= Jack Phipps =

British arts administrator

John Richard Noel "Jack" Phipps (24 December 1925 – 6 August 2010) was a British arts administrator.

==Origins and education==
Phipps was born at Chipata (then "Fort Jameson") in Northern Rhodesia (now Zambia), the son of John Nigel Phipps, a tea planter. The Phipps family originated in Wiltshire, John Nigel Phipps being the great-grandson of the coffee merchant John Lewis Phipps.

Phipps was educated at Harrow School (briefly), St John’s College, Johannesburg, and at Merton College, Oxford.

==Career==
After a four-year spell as a management trainee at the Daily Mail, Phipps went to work for Ian Hunter at the Harold Holt music management agency in 1954, before he and his wife set up their own management agency in 1965. Their clients included Benjamin Britten (who was also godfather to Phipps’s son Martin), Pilar Lorengar, Jessye Norman and Jill Gomez. During his career Phipps forged close links with many musicians, including Colin Davis, Daniel Barenboim, Bernard Haitink and Yehudi Menuhin.

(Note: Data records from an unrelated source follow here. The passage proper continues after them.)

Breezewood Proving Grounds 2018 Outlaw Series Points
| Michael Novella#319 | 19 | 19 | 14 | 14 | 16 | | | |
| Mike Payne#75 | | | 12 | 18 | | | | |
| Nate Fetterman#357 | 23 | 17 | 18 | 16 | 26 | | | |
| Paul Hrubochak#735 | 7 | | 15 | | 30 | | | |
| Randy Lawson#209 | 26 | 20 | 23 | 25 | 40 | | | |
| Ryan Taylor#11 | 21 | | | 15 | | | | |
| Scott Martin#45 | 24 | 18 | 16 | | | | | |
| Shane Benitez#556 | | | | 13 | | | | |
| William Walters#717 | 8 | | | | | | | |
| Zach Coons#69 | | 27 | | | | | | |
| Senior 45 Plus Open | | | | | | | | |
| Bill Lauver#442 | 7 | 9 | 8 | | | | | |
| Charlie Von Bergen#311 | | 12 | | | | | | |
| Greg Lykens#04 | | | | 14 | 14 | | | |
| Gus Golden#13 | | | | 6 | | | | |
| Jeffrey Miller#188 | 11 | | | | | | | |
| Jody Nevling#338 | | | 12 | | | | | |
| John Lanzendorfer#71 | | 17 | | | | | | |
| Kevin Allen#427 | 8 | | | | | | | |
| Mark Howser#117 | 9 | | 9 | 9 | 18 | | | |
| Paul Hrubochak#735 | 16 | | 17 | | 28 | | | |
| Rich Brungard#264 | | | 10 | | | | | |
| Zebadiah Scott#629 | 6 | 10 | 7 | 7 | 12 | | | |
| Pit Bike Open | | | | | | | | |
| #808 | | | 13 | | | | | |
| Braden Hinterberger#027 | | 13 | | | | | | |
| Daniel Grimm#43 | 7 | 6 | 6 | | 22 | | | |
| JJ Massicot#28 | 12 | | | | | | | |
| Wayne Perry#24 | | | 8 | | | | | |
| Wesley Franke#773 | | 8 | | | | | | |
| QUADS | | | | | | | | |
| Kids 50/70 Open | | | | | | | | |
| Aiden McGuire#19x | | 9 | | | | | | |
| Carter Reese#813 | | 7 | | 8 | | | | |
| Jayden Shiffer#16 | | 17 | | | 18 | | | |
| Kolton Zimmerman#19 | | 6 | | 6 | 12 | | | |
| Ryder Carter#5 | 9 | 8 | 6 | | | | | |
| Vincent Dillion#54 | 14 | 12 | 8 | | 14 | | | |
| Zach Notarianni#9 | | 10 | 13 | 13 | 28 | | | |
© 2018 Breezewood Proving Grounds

In 1969, Phipps acted as co-director of the Bath International Music Festival. This led to an approach from the Arts Council of Great Britain, which in 1970 asked him to organise regional tours of opera, ballet and drama. In his capacity as director of touring, he did much to encourage the development of the regional opera companies and regional theatre. Apart from a brief interlude as general manager of the Aldeburgh Festival, he remained at the Arts Council until his retirement in 1991. In the year of his retirement, he was appointed CBE.

==Personal life==
Phipps was married twice: firstly to Anne Nichol Smith, in 1950, with whom he had two children, Polly and Simon; and secondly to Sue Pears (the niece of Sir Peter Pears) with whom he had a son, the composer Martin Phipps.